Ready to Roll

By Ashley Festa

Rare ECMO transports require critical thinking, on the go and under pressure

When Philomena Costabile, RN, is bouncing down the road in the back of an ambulance with a child whose entire blood volume is circulating outside the body, she stays calm by focusing on the worst-case scenario.

These are life-or-death transports for children on extracorporeal membrane oxygenation (ECMO), a heart-lung bypass system for kids with heart failure in which all the blood is pumped outside the body and then circulated back in. Children on ECMO may need a heart or lung transplant, or they may have a heart infection as a result of pneumonia, for example. “We must be acutely aware that we’re prepared for anything that can happen,” explains Costabile, assistant nurse manager for the pediatric critical care transport team. “After assessing the situation, we think about the worst thing that could happen and how to prevent it.”

The ride can be a treacherous one.
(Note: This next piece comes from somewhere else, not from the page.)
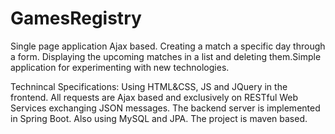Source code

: # GamesRegistry
Single page application Ajax based. Creating a match a specific day through a form. Displaying the upcoming matches in a list and deleting them.Simple application for experimenting with new technologies.

Technincal Specifications:
Using HTML&CSS, JS and JQuery in the frontend. All requests are Ajax based and exclusively on RESTful Web Services exchanging JSON messages. The backend server is implemented in Spring Boot. Also using MySQL and JPA. The project is maven based.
With the large and cumbersome ECMO pump, IVs, breathing tubes, and other equipment, there isn’t much room left in the ambulance for the health care team, limited to one paramedic, one attending physician, one nurse, and one respiratory therapist. “The thing that’s really stressful about transport is that you’re in an environment that’s not your hospital,” says Costabile, a 1996 graduate of the Johns Hopkins School of Nursing. “You can’t call for backup; you have to do it yourself.”

“Everyone can give their opinion because the emphasis is on communication and group dynamics … everyone brings a specialty skill.”
— Philomena Costabile, RN

Such transports are rare. Costabile can count on one hand the number of calls she’s had for pediatric ECMO transport in the past six years, when Johns Hopkins began offering the service. So far, the farthest ECMO transport has been about 100 miles, approximately two hours by ambulance.

The low volume of cases means fewer real-life opportunities for Costabile and her multidisciplinary team to keep their skills sharp, making practice sessions that much more vital. Twice a year, members of the transport team come together for an ECMO in Transport education day, partnering with the Hopkins’ simulation center to practice their carefully choreographed collaboration.

“You’re taking care of the most critical children in a non-hospital setting, and everybody has to have the same mental model: What is happening? What’s my job? How are we going to do this together?” Costabile says. “Everyone can give their opinion because the emphasis is on communication and group dynamics … everyone brings a specialty skill.”

Though Costabile has been the only nurse on the Johns Hopkins team to take part in a live ECMO transport, that’s just a coincidence. All pediatric critical transport nurses and other caregivers prepare for the call.

“Being a transport nurse can be the most frightening thing in the world,” Costabile says. “The reason I continue to do it and dedicate myself to making this program pristine is that it changes so many lives in the community. That’s what nursing is, right?”